The language of this symphony gleams starrily yet thunders, rumbles and groans in protest. The five movement work starts as if caught midway through a great wounded groan and proceeds into slowly thoughtful darkness. It is as if we hear a protesting defiant creature somehow superhuman, pained and serene. Silvestrov is unintimidated by sentimentality as we can hear in a melody close to the film music of John Barry at the start of the long third movement. There is a Bergian luxuriance and romantic nostalgia about the writing (II, 4:32). In the penultimate Intermezzo a misty-eyed exhaustion radiates through for the solo piano amid sighing and wispy string textures. With a steely dazzle the finale opens in an analogue of the first movement with rapture counter-pointed by melodramatic brass-articulated horror. 
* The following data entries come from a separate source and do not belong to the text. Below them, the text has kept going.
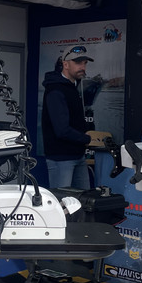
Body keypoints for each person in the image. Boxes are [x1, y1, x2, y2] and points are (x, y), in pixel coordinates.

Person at [41, 45, 102, 188]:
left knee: (84, 198)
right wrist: (87, 139)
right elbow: (61, 130)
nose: (83, 67)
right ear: (65, 64)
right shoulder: (55, 90)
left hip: (78, 156)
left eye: (84, 63)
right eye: (78, 63)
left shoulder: (73, 87)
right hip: (60, 158)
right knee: (62, 199)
The thoughtful notes are by Herbert Glossner and Tatjana Frumkis. I just wish there had been more biographical insight from the composer who is seen in two photographs in the booklet. 

The symphony is dedicated to Virko Baley. 

If, as is claimed, the composer is trying to express a vision of utopia it is a warm and comforting vision made the more enthralling by a tectonic violence which causes the landscape to heave and shudder.